Archive for the ‘Sin’ Tag
Theological Reflection on Sin
So I posted last night that I was working on a paper. I didn’t actually go through with it. I went to bed. Which meant tonight, after having a good time with friends, I had to get home and get a theological paper finished by midnight. I just got done with “Sin and the Impaired Relationship with Creation,” and I thought I’d drop some excerpts here:
…sin is primarily a separation, in terms of relationship, from a relational God. God created us for relationship and our offense against God is ultimately falling short of that relational fullness. We are, in short, at a distance from that relationship we were most created for.
Sin is a violation of [the] divine relationship, and Christ’s death on the cross reconciles us to that relationship by taking the separation upon Himself.
Our work as the church, the agents of the Good news, is to spread this mission to the world by embodying it. We must become the community that Christ died for us to experience.
…we must think about our brokenness and distance from our fellow humans. If we were created to be in a good, right relationship with the Creator, that means we’re all of equal value and importance in the global society. This, however, is hardly the case. Inequality reigns supreme among the human race, direct evidence of sin and the separation among humans. Salvation, therefore, reconciles us to the rest of humanity in a way that establishes equality and mutual respect in light of our standing before God and each other. Salvation means that we have all the rights to be thankful to God and no right to be glad for our own doing, which means we’re all worthless without the love and relationship of the Creator.

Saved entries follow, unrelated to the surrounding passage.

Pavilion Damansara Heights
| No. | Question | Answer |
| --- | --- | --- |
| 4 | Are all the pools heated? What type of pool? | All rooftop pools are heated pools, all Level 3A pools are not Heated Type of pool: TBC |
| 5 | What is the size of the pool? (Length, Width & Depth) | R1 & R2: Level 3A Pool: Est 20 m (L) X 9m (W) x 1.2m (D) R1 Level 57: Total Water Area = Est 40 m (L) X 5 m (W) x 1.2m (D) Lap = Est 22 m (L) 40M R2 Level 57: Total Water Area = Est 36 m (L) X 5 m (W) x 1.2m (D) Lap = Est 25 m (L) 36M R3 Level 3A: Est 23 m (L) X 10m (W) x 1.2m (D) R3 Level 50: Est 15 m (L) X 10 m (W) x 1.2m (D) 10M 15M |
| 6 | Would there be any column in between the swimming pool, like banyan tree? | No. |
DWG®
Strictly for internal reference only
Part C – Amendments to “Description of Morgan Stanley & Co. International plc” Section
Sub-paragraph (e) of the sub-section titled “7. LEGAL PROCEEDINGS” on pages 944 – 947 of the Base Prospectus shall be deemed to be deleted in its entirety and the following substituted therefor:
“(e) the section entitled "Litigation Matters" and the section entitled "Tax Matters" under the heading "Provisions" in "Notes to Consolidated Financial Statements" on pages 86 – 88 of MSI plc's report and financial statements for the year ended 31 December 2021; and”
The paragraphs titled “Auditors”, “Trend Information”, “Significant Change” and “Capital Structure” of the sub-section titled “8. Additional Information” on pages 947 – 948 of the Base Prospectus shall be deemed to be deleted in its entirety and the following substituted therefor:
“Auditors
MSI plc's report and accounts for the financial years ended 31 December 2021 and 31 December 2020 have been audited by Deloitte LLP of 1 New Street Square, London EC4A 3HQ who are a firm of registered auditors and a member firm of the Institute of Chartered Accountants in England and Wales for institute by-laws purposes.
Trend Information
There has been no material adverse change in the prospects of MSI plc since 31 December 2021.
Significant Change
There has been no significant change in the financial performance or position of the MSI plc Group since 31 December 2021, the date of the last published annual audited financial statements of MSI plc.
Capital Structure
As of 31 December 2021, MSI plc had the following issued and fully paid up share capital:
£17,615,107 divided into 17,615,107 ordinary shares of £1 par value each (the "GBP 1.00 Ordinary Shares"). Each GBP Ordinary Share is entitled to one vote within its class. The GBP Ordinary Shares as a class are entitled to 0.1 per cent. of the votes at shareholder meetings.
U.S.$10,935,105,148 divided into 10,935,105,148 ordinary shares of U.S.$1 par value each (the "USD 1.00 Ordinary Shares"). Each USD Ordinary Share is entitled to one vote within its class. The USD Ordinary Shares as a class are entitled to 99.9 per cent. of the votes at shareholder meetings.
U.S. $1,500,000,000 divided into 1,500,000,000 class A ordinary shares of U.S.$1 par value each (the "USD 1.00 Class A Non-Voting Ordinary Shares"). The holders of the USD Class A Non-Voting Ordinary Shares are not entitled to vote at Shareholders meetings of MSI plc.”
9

Church should be a place that is shaped by dependency; our ecclesiology is formed by our need for each other and the recognition of our collective reliance on each other to make it with this Kingdom mindset in the midst of the prevailing culture.
Compunction
I’ve heard people contrast the law of the Old Testament with the grace of the New Testament.
But I don’t know if we let the ramifications of the Old Testament impact us enough. People assume that the Old Testament offerings were to make up for the people’s transgressions of the law. But that’s not entirely true. The sin/guilt offerings were primarily about covering unknown or accidental sins. There wasn’t really a way of covering intentional or malicious sins.
In common language–if you did it on purpose, there’s no easy way out.
Where I think we miss the point in looking at all this is that we take it instantly back to a “who’s in? who’s out?” conversation.
But what if the point was this: The way the Covenant relationship is set up between God and Israel, God’s intuitive assumption is that the guilt from any possible sin (including, perhaps especially, ones that were unintentional) would be so powerful that the people couldn’t go on with their daily lives because of the internal suffering.
What if what we should take away from the picture of the guilt/sin offerings is that God imagines the sin so seriously that we couldn’t function without the Grace granted to us by the one whom we’ve violated by violating his Creation?
Most of us don’t live this way. But maybe we should.